After driving for hours through the hot, dry and dusty Karoo, you get back home to the city and miss those wide open spaces.

The veld with small bushes and shrubs that extend to the mountains on the horizon. Clear visibility enabling you to see so far that you wonder about the distance that you can see with the naked eye – is it 23 km or 30 km? The vistas are big and leave you with a good feeling that there is still so much land out there that’s unspoilt, unpolluted and even untrodden.

You pass all those small towns like Laingsburg, Leeu-Gamka, Richmond, Beaufort West and Hanover. From the N1 highway there is not much to see in these towns except the large petrol stations, tiny restaurants, bottle stores and the occasional cafe.

What business happens in these towns?

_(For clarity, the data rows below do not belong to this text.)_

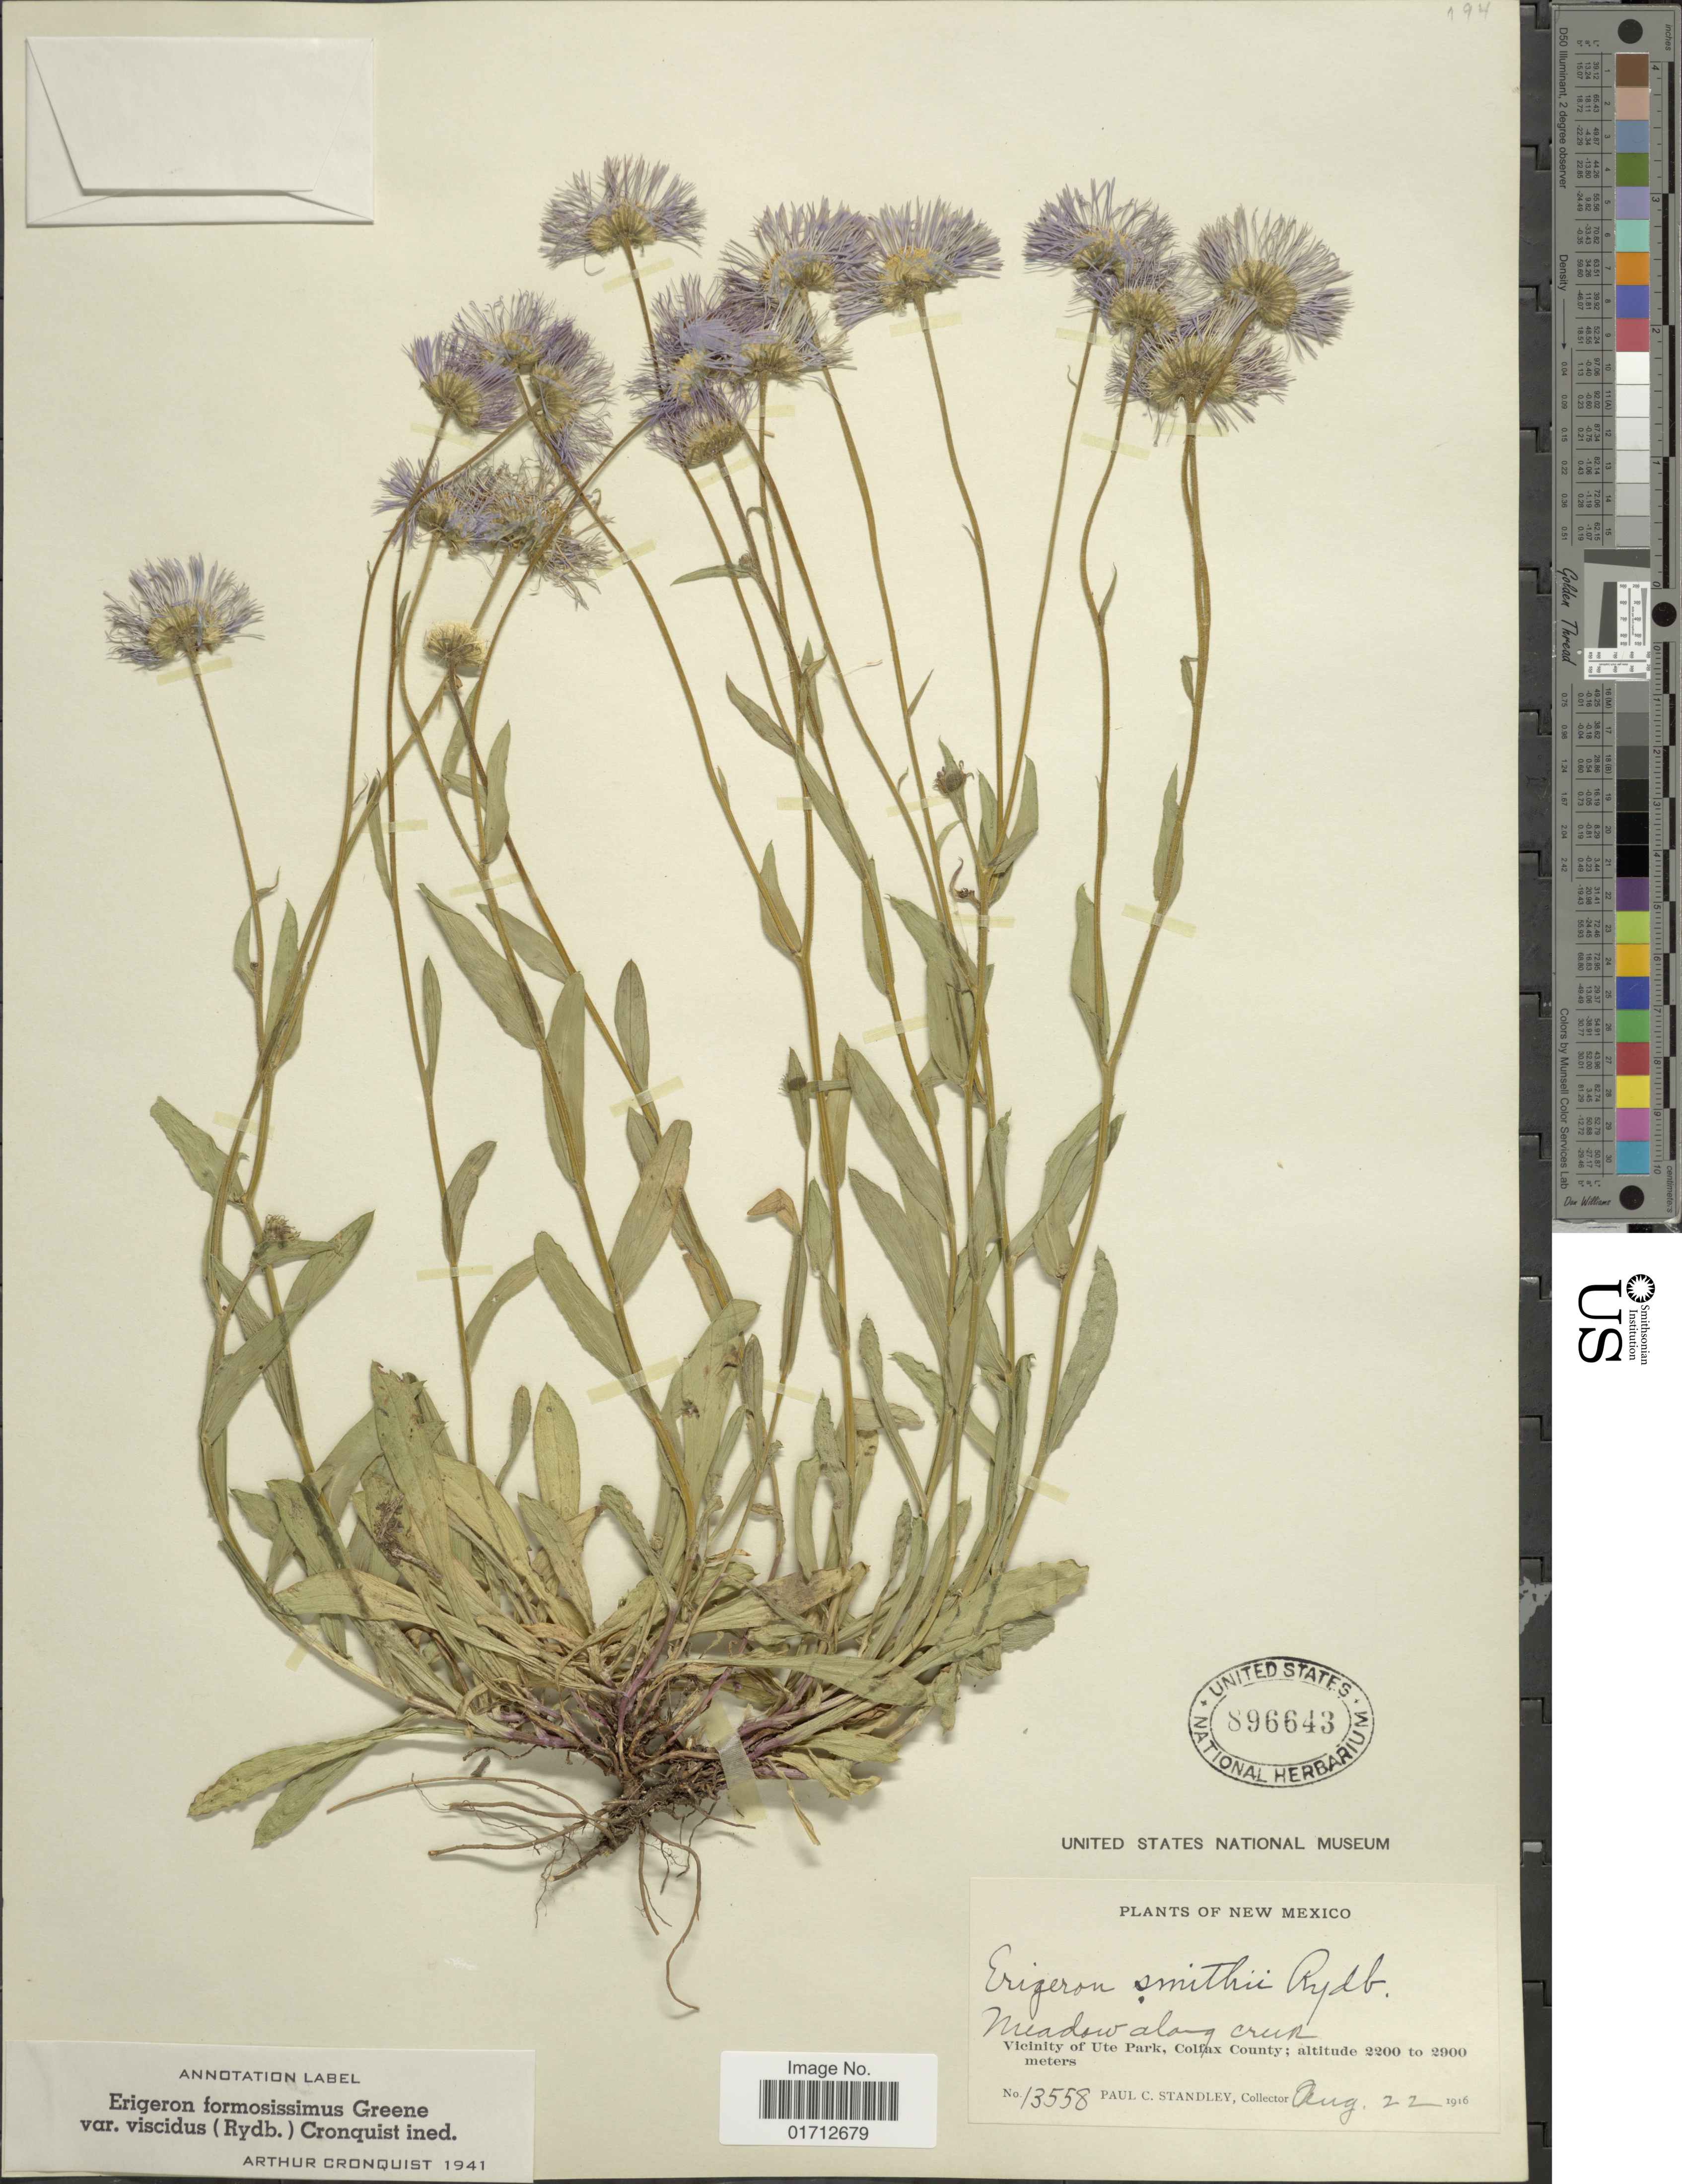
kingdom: Plantae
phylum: Tracheophyta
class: Magnoliopsida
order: Asterales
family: Asteraceae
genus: Erigeron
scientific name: Erigeron formosissimus var. viscidus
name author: (Rydb.) Cronq.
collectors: P. C. Standley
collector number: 13558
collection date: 1916-08-22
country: United States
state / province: New Mexico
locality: Vicinity of Ute Park, Colfax County.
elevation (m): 2200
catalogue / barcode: US 896643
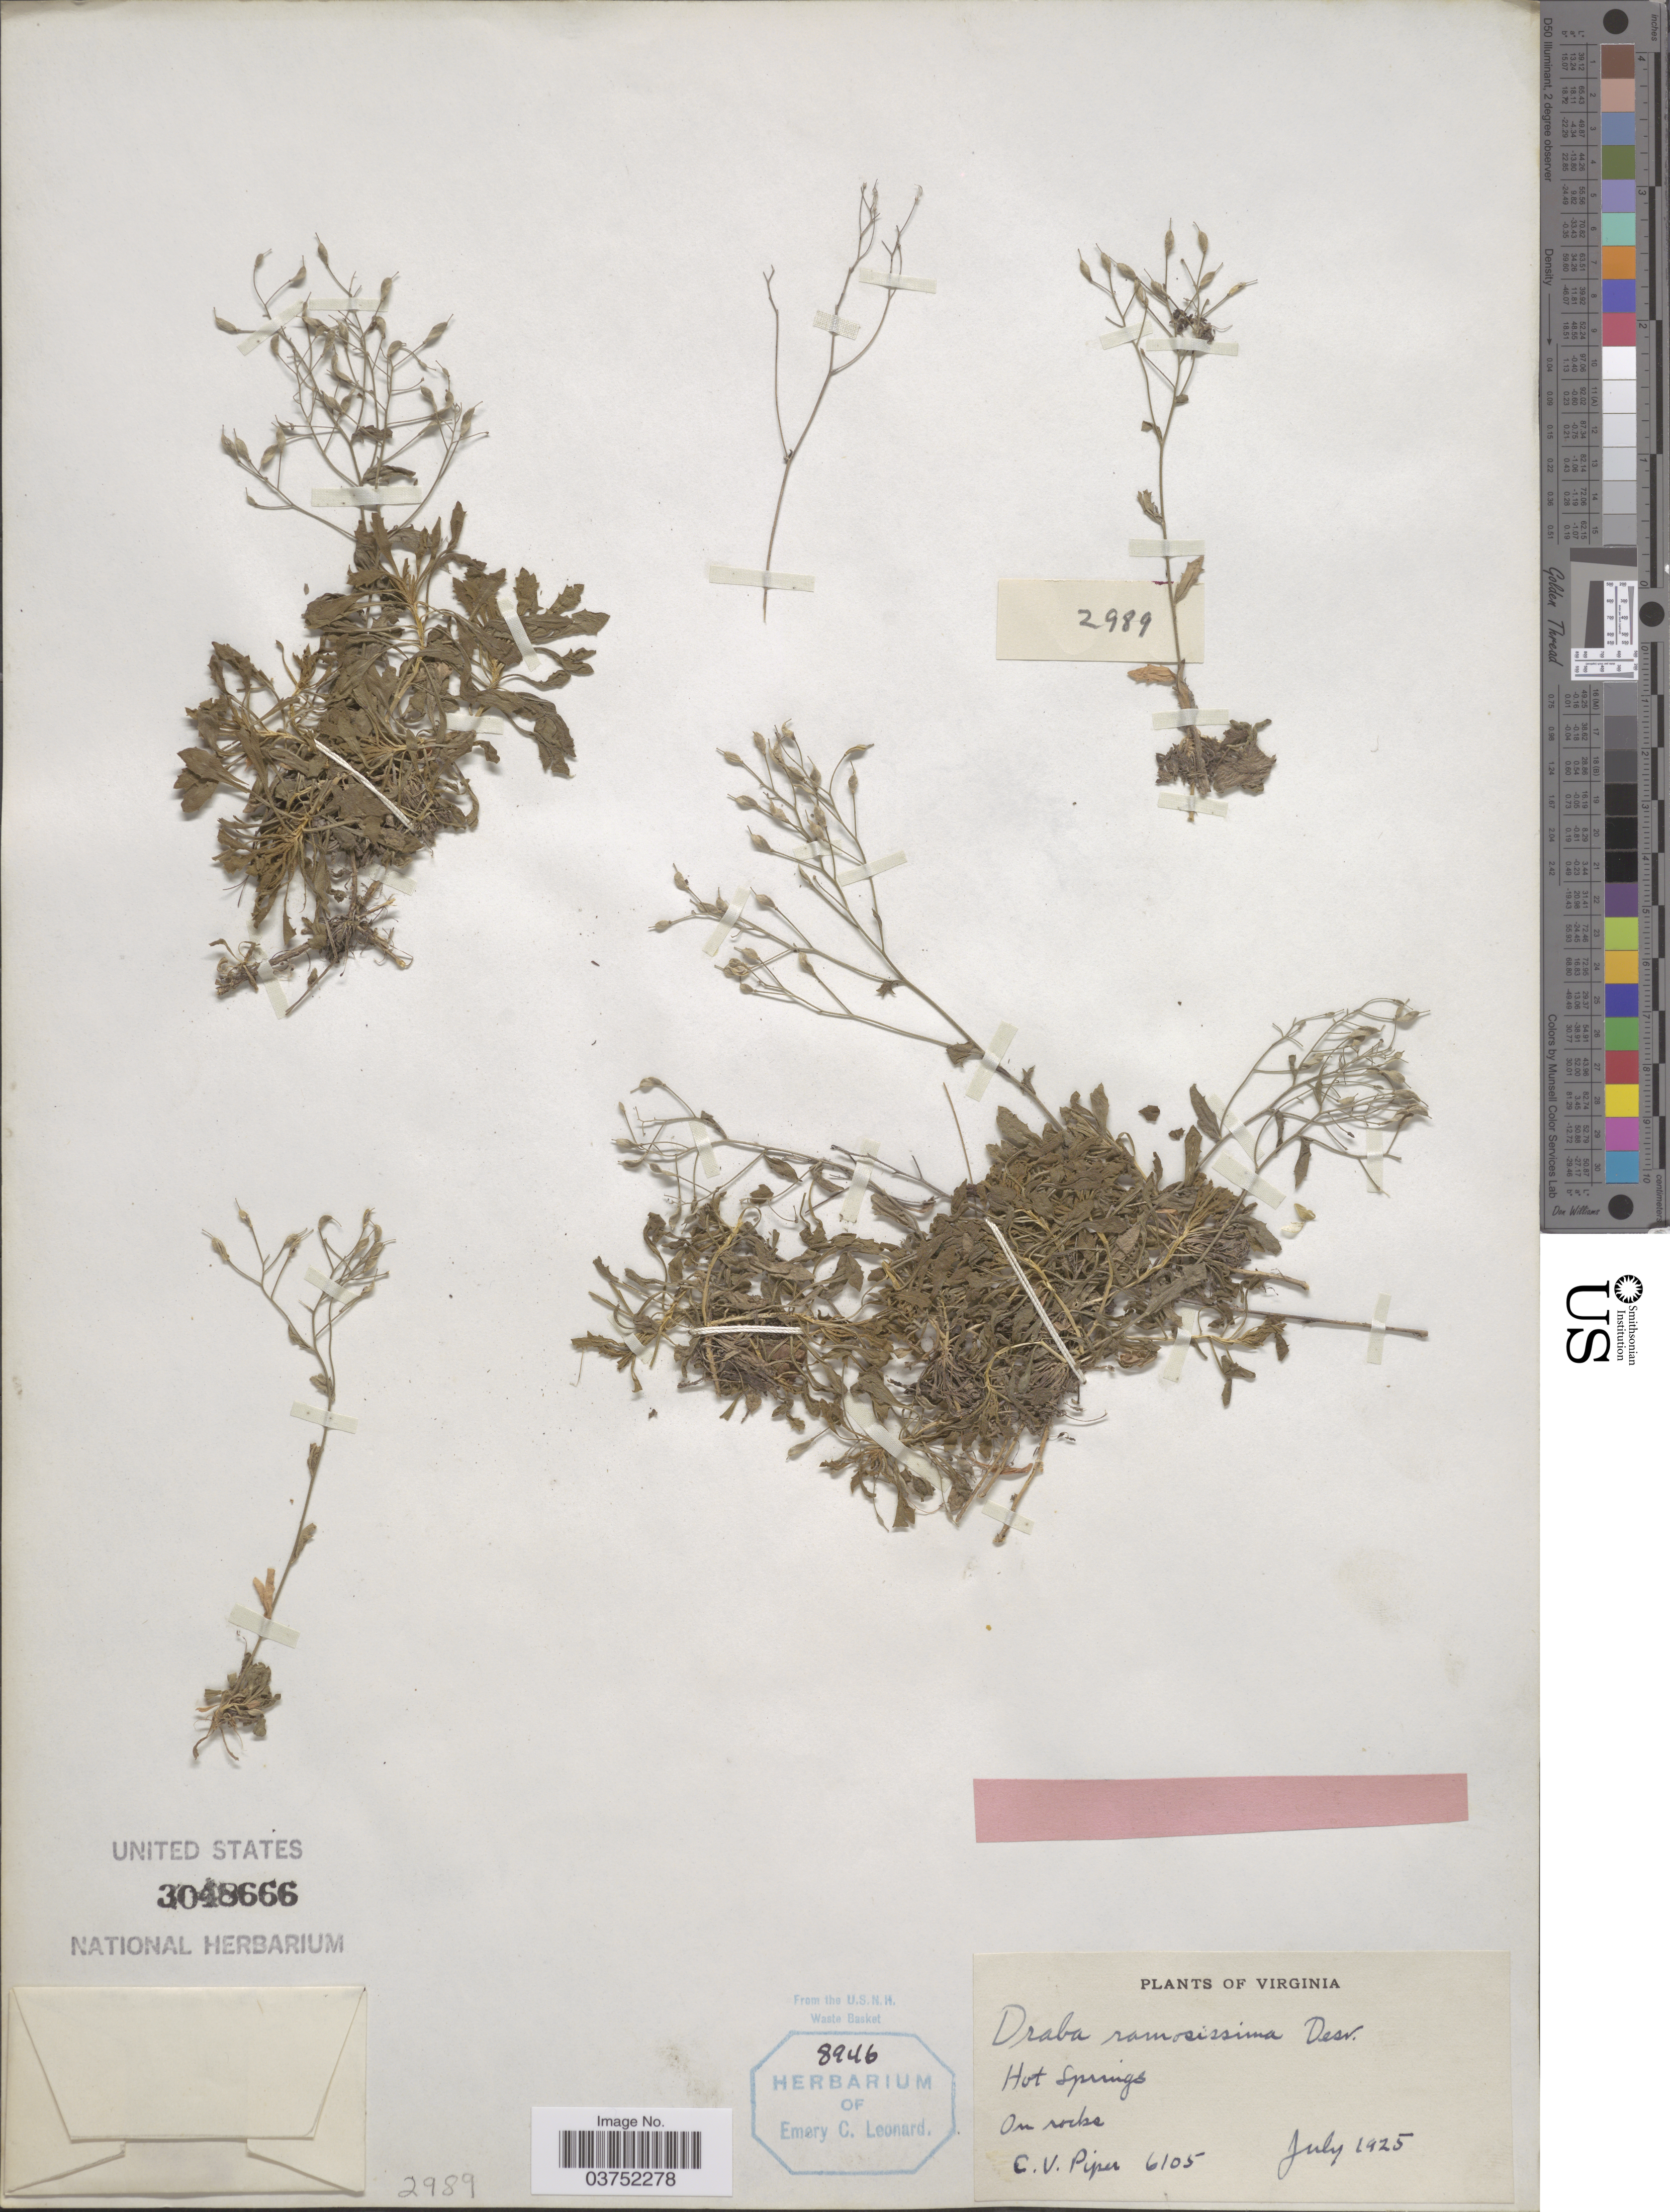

How are they coping and responding to the economic hard times? What support is small business getting from larger national concerns, government and local chambers of commerce?

If you glance through the thin community newspapers in the petrol stations, you see adverts from small country superette stores, conditioning and cooling supplies, taxidermists, butchery equipment suppliers and firms that help you get out of trouble when you’re in debt. The recipe of the week in the issue of the newspaper I am looking at is for sheep’s tail.

The big national businesses certainly aren’t the ones helping small home-industry and retail businesses in these towns. The giant petrol service stations sucked out the marrow left for small businesses long ago.

As you walk into one of the petrol station stores, you see a poster with bread, eggs and milk. I’d like to kick these posters down. These same people took all this business and more from the townsfolk in many of these small towns. And they sell no local produce or crafts, not even sandwiches and biltong.

In the editorial of a local newspaper the editor expresses concern about people from other countries setting up their clothing and housewares stores and vacuuming the money out of these little towns.

I don’t know the solution but I’d insist that these operators employ locals and that locals must have a share in the business (I don’t blame you if you fall over backwards with laughter because it will be a sunny day in hell before anyone does anything).

Yet who do you blame when locals left open the low-income or bottom end of the market wide open? How long could it remain uncontested? Years ago some of the larger businesses catered for this low-end but moved up with fancy goods and higher prices.